## What is asked
Retype the complete listing exactly as it appears.

(Annotation records)
........

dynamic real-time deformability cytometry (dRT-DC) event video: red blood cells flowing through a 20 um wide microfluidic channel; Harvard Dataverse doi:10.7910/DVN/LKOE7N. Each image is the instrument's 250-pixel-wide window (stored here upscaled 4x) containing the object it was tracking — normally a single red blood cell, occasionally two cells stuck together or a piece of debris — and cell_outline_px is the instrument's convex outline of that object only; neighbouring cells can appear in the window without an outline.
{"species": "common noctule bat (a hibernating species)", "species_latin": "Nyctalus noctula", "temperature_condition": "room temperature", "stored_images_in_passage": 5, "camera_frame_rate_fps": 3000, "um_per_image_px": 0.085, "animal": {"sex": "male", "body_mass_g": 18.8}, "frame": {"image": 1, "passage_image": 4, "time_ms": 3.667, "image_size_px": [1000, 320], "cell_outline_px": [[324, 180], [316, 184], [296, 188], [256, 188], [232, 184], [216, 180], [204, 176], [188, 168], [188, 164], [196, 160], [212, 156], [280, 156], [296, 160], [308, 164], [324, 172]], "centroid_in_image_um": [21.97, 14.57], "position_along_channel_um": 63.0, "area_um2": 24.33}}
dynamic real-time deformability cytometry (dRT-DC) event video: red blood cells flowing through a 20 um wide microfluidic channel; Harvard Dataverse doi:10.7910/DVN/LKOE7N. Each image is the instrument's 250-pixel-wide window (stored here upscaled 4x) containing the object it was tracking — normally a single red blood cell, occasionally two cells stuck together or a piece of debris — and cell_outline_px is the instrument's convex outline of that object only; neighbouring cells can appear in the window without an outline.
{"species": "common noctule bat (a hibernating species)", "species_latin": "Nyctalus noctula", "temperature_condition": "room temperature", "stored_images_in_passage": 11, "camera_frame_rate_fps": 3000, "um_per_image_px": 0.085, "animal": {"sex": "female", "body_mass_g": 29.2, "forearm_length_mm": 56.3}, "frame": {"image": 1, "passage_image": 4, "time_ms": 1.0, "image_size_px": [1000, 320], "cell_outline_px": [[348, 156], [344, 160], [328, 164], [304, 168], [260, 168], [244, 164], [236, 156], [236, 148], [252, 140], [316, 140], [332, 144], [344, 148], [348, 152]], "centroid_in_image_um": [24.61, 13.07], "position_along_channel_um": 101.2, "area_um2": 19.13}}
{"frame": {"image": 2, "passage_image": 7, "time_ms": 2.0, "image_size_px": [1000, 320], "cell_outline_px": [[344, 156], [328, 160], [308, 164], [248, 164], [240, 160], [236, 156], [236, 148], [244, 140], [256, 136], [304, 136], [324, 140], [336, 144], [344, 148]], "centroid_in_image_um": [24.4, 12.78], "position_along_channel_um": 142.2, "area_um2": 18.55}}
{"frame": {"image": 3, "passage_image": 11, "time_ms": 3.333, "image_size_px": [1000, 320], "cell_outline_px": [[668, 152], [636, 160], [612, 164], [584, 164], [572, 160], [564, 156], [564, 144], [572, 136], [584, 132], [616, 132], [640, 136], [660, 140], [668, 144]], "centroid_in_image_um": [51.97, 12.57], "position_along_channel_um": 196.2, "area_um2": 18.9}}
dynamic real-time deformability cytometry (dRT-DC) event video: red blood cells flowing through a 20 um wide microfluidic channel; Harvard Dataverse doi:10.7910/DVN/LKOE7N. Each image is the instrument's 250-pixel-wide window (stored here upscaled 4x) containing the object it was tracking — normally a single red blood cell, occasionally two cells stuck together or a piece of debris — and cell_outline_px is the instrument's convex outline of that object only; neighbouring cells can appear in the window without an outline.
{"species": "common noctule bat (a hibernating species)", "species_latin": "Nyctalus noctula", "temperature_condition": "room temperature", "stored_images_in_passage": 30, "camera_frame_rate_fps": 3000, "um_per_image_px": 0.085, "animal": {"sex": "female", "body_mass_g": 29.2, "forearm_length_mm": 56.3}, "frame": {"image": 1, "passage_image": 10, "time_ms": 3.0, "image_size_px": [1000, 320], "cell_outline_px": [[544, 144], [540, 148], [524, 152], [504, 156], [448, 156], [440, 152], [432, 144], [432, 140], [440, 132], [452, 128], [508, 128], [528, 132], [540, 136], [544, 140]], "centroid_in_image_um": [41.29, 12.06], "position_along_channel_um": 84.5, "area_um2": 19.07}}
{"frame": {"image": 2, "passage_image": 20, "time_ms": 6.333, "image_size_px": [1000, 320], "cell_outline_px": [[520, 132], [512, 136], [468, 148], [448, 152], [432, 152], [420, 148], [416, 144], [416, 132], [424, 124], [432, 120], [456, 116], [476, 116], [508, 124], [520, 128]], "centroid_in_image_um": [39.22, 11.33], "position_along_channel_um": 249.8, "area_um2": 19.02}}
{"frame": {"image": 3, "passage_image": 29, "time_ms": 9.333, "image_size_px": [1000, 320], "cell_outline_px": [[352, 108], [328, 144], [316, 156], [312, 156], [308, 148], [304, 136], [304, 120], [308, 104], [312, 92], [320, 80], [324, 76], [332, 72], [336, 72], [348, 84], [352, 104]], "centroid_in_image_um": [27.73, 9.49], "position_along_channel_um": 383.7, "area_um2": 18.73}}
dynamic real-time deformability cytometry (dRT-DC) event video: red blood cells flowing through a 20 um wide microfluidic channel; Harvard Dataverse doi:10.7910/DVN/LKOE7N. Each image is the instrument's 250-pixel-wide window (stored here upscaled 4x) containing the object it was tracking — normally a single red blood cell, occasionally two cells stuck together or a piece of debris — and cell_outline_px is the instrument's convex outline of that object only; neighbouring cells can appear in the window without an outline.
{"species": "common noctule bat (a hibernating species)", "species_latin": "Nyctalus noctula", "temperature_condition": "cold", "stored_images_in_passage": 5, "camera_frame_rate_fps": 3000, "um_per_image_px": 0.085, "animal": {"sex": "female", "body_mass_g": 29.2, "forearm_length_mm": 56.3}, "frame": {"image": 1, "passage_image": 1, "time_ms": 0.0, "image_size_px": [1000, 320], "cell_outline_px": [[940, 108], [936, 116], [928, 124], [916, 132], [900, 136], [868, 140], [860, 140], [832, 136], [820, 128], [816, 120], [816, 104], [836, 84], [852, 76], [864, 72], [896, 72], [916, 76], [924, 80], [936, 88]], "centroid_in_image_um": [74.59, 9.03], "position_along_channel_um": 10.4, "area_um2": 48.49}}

........

## Exercise response
dynamic real-time deformability cytometry (dRT-DC) event video: red blood cells flowing through a 20 um wide microfluidic channel; Harvard Dataverse doi:10.7910/DVN/LKOE7N. Each image is the instrument's 250-pixel-wide window (stored here upscaled 4x) containing the object it was tracking — normally a single red blood cell, occasionally two cells stuck together or a piece of debris — and cell_outline_px is the instrument's convex outline of that object only; neighbouring cells can appear in the window without an outline.
{"species": "common noctule bat (a hibernating species)", "species_latin": "Nyctalus noctula", "temperature_condition": "room temperature", "stored_images_in_passage": 5, "camera_frame_rate_fps": 3000, "um_per_image_px": 0.085, "animal": {"sex": "male", "body_mass_g": 18.8}, "frame": {"image": 1, "passage_image": 4, "time_ms": 3.667, "image_size_px": [1000, 320], "cell_outline_px": [[324, 180], [316, 184], [296, 188], [256, 188], [232, 184], [216, 180], [204, 176], [188, 168], [188, 164], [196, 160], [212, 156], [280, 156], [296, 160], [308, 164], [324, 172]], "centroid_in_image_um": [21.97, 14.57], "position_along_channel_um": 63.0, "area_um2": 24.33}}
dynamic real-time deformability cytometry (dRT-DC) event video: red blood cells flowing through a 20 um wide microfluidic channel; Harvard Dataverse doi:10.7910/DVN/LKOE7N. Each image is the instrument's 250-pixel-wide window (stored here upscaled 4x) containing the object it was tracking — normally a single red blood cell, occasionally two cells stuck together or a piece of debris — and cell_outline_px is the instrument's convex outline of that object only; neighbouring cells can appear in the window without an outline.
{"species": "common noctule bat (a hibernating species)", "species_latin": "Nyctalus noctula", "temperature_condition": "room temperature", "stored_images_in_passage": 11, "camera_frame_rate_fps": 3000, "um_per_image_px": 0.085, "animal": {"sex": "female", "body_mass_g": 29.2, "forearm_length_mm": 56.3}, "frame": {"image": 1, "passage_image": 4, "time_ms": 1.0, "image_size_px": [1000, 320], "cell_outline_px": [[348, 156], [344, 160], [328, 164], [304, 168], [260, 168], [244, 164], [236, 156], [236, 148], [252, 140], [316, 140], [332, 144], [344, 148], [348, 152]], "centroid_in_image_um": [24.61, 13.07], "position_along_channel_um": 101.2, "area_um2": 19.13}}
{"frame": {"image": 2, "passage_image": 7, "time_ms": 2.0, "image_size_px": [1000, 320], "cell_outline_px": [[344, 156], [328, 160], [308, 164], [248, 164], [240, 160], [236, 156], [236, 148], [244, 140], [256, 136], [304, 136], [324, 140], [336, 144], [344, 148]], "centroid_in_image_um": [24.4, 12.78], "position_along_channel_um": 142.2, "area_um2": 18.55}}
{"frame": {"image": 3, "passage_image": 11, "time_ms": 3.333, "image_size_px": [1000, 320], "cell_outline_px": [[668, 152], [636, 160], [612, 164], [584, 164], [572, 160], [564, 156], [564, 144], [572, 136], [584, 132], [616, 132], [640, 136], [660, 140], [668, 144]], "centroid_in_image_um": [51.97, 12.57], "position_along_channel_um": 196.2, "area_um2": 18.9}}
dynamic real-time deformability cytometry (dRT-DC) event video: red blood cells flowing through a 20 um wide microfluidic channel; Harvard Dataverse doi:10.7910/DVN/LKOE7N. Each image is the instrument's 250-pixel-wide window (stored here upscaled 4x) containing the object it was tracking — normally a single red blood cell, occasionally two cells stuck together or a piece of debris — and cell_outline_px is the instrument's convex outline of that object only; neighbouring cells can appear in the window without an outline.
{"species": "common noctule bat (a hibernating species)", "species_latin": "Nyctalus noctula", "temperature_condition": "room temperature", "stored_images_in_passage": 30, "camera_frame_rate_fps": 3000, "um_per_image_px": 0.085, "animal": {"sex": "female", "body_mass_g": 29.2, "forearm_length_mm": 56.3}, "frame": {"image": 1, "passage_image": 10, "time_ms": 3.0, "image_size_px": [1000, 320], "cell_outline_px": [[544, 144], [540, 148], [524, 152], [504, 156], [448, 156], [440, 152], [432, 144], [432, 140], [440, 132], [452, 128], [508, 128], [528, 132], [540, 136], [544, 140]], "centroid_in_image_um": [41.29, 12.06], "position_along_channel_um": 84.5, "area_um2": 19.07}}
{"frame": {"image": 2, "passage_image": 20, "time_ms": 6.333, "image_size_px": [1000, 320], "cell_outline_px": [[520, 132], [512, 136], [468, 148], [448, 152], [432, 152], [420, 148], [416, 144], [416, 132], [424, 124], [432, 120], [456, 116], [476, 116], [508, 124], [520, 128]], "centroid_in_image_um": [39.22, 11.33], "position_along_channel_um": 249.8, "area_um2": 19.02}}
{"frame": {"image": 3, "passage_image": 29, "time_ms": 9.333, "image_size_px": [1000, 320], "cell_outline_px": [[352, 108], [328, 144], [316, 156], [312, 156], [308, 148], [304, 136], [304, 120], [308, 104], [312, 92], [320, 80], [324, 76], [332, 72], [336, 72], [348, 84], [352, 104]], "centroid_in_image_um": [27.73, 9.49], "position_along_channel_um": 383.7, "area_um2": 18.73}}
dynamic real-time deformability cytometry (dRT-DC) event video: red blood cells flowing through a 20 um wide microfluidic channel; Harvard Dataverse doi:10.7910/DVN/LKOE7N. Each image is the instrument's 250-pixel-wide window (stored here upscaled 4x) containing the object it was tracking — normally a single red blood cell, occasionally two cells stuck together or a piece of debris — and cell_outline_px is the instrument's convex outline of that object only; neighbouring cells can appear in the window without an outline.
{"species": "common noctule bat (a hibernating species)", "species_latin": "Nyctalus noctula", "temperature_condition": "cold", "stored_images_in_passage": 5, "camera_frame_rate_fps": 3000, "um_per_image_px": 0.085, "animal": {"sex": "female", "body_mass_g": 29.2, "forearm_length_mm": 56.3}, "frame": {"image": 1, "passage_image": 1, "time_ms": 0.0, "image_size_px": [1000, 320], "cell_outline_px": [[940, 108], [936, 116], [928, 124], [916, 132], [900, 136], [868, 140], [860, 140], [832, 136], [820, 128], [816, 120], [816, 104], [836, 84], [852, 76], [864, 72], [896, 72], [916, 76], [924, 80], [936, 88]], "centroid_in_image_um": [74.59, 9.03], "position_along_channel_um": 10.4, "area_um2": 48.49}}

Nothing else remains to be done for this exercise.